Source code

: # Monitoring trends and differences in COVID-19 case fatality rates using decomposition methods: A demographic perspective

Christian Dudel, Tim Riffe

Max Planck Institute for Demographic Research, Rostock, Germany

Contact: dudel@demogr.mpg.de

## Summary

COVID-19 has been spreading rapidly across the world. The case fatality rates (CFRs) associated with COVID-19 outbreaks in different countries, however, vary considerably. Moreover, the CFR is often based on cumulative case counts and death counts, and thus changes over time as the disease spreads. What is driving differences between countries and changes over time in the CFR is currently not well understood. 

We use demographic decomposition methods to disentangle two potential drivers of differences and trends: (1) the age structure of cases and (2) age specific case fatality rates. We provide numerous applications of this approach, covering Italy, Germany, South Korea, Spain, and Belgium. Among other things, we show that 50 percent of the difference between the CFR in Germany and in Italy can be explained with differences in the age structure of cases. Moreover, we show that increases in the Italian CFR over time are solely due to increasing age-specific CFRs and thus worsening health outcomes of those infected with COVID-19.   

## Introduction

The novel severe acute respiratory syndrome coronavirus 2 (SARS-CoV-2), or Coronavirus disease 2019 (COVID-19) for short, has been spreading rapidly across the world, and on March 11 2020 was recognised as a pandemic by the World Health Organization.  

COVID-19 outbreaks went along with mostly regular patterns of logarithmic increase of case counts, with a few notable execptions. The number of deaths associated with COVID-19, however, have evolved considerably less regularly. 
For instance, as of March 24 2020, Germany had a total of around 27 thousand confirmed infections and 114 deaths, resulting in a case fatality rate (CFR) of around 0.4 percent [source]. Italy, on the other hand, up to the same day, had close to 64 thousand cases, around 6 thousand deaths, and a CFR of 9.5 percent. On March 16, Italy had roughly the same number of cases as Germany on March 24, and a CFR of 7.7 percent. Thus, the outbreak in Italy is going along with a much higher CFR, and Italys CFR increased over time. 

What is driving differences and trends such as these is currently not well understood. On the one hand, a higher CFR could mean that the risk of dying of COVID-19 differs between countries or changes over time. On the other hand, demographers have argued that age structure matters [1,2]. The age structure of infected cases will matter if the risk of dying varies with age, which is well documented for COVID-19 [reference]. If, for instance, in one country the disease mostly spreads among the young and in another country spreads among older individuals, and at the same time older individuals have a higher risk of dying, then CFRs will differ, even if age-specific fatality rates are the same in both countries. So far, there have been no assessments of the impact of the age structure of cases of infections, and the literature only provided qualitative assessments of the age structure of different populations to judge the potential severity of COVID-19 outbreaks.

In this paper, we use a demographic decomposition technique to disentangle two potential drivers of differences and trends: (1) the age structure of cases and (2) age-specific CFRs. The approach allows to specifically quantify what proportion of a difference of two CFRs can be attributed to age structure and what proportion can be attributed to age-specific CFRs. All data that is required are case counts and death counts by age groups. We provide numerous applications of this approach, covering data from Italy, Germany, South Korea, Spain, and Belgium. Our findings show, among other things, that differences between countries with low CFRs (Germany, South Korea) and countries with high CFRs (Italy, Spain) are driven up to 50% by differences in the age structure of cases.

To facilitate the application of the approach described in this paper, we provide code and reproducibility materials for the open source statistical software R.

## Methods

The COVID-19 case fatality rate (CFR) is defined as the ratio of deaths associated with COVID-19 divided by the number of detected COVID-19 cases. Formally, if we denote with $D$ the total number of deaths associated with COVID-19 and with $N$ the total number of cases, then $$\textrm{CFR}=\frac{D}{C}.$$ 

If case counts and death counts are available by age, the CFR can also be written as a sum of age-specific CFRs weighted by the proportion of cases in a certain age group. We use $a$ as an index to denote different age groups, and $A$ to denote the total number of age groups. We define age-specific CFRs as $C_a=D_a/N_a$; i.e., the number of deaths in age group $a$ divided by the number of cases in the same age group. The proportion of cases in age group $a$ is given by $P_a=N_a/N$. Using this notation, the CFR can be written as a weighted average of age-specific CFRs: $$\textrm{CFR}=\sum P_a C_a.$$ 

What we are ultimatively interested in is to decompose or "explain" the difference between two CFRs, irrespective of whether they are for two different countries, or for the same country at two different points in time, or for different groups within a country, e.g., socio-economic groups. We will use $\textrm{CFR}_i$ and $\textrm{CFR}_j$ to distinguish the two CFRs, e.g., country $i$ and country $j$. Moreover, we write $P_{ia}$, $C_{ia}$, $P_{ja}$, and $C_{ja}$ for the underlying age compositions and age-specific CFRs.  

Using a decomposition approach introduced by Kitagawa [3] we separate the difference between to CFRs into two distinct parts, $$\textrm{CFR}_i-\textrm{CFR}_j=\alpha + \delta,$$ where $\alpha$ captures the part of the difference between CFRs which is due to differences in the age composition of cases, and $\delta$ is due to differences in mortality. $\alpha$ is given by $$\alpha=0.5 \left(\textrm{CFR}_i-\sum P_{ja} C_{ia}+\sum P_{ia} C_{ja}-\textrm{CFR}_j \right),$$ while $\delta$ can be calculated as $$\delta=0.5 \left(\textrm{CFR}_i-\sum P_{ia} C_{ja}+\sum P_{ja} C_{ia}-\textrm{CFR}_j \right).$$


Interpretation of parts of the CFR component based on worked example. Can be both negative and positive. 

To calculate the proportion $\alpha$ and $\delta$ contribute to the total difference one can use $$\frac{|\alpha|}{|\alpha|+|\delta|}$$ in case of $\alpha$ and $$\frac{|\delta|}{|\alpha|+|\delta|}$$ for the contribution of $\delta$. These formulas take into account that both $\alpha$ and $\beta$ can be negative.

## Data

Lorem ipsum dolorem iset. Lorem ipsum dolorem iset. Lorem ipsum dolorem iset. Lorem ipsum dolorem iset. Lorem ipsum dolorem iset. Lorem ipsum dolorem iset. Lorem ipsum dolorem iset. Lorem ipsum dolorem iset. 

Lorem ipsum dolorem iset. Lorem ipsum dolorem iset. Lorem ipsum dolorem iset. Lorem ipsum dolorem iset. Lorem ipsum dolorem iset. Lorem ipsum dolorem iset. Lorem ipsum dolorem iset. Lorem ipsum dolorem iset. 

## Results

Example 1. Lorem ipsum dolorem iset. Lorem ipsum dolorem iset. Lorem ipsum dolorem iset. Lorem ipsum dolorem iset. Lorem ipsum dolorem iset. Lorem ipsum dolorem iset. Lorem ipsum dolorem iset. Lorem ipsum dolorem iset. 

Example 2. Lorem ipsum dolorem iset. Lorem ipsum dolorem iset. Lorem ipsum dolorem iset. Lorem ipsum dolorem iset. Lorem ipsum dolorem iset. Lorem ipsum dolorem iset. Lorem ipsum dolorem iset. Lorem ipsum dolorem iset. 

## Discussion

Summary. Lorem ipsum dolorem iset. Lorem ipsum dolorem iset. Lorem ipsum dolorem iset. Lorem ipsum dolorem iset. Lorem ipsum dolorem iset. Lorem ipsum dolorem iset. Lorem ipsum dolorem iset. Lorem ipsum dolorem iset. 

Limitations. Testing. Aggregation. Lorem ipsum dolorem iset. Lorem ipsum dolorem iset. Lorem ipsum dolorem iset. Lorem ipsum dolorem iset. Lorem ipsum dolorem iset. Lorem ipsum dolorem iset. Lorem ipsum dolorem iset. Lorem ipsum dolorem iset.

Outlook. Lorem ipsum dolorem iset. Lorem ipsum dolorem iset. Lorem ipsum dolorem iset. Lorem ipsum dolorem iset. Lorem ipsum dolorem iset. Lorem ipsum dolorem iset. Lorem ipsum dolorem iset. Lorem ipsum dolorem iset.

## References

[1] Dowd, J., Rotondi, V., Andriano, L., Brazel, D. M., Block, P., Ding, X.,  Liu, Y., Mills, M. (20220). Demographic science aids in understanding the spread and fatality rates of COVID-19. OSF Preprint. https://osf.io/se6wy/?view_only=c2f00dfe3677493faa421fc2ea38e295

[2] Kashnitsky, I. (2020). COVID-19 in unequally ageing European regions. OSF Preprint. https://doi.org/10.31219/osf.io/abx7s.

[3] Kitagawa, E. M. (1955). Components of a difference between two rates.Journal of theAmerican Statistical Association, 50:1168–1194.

==

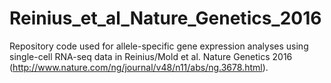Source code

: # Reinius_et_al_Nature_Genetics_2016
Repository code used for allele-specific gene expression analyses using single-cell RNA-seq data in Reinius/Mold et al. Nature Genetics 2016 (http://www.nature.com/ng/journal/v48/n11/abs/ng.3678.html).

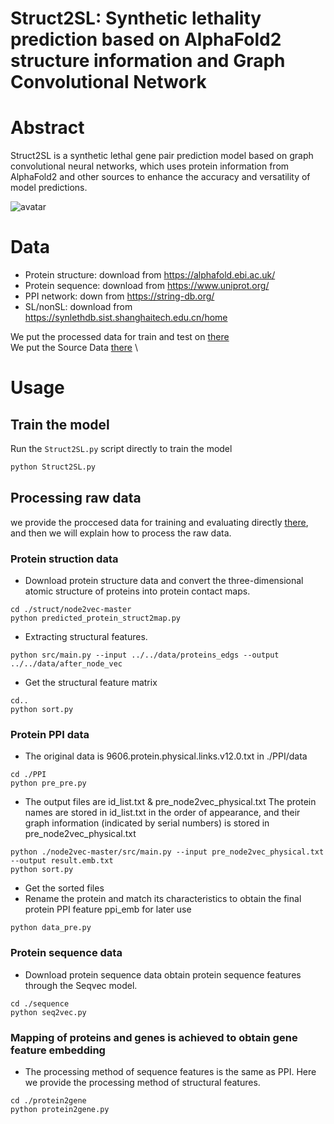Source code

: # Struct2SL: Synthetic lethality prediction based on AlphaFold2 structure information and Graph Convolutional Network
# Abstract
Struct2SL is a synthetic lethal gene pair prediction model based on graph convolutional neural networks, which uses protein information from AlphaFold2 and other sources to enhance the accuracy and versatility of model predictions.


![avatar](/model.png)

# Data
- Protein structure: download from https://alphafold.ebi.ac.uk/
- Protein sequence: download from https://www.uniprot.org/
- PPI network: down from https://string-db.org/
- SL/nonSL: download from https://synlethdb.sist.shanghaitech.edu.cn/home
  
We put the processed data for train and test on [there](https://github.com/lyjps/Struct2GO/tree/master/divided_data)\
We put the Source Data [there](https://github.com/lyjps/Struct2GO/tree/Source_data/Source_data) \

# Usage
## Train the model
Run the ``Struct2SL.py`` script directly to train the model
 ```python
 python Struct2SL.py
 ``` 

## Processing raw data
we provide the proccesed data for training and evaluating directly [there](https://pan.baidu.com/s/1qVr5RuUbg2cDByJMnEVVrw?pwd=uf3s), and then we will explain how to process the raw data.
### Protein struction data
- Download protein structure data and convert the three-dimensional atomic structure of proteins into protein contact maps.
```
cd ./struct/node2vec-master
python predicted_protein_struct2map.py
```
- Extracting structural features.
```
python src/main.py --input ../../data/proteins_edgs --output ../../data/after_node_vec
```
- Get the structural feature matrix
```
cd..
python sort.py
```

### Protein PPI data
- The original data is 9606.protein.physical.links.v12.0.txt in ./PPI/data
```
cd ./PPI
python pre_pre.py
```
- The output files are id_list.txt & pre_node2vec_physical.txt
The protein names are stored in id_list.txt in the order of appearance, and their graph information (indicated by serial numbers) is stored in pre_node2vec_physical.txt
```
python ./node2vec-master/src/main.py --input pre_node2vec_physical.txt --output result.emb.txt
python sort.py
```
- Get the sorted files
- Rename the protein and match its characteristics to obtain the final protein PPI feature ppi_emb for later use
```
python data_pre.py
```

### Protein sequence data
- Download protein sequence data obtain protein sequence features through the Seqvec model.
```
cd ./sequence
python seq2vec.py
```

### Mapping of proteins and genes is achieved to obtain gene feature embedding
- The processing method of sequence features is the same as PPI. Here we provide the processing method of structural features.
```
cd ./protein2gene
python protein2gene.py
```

YOUR ASSIGNMENT -
Using the records above, copy every line that has the word "tree" in it.

ANSWER SECTION -
We put the processed data for train and test on [there](https://github.com/lyjps/Struct2GO/tree/master/divided_data)\
We put the Source Data [there](https://github.com/lyjps/Struct2GO/tree/Source_data/Source_data) \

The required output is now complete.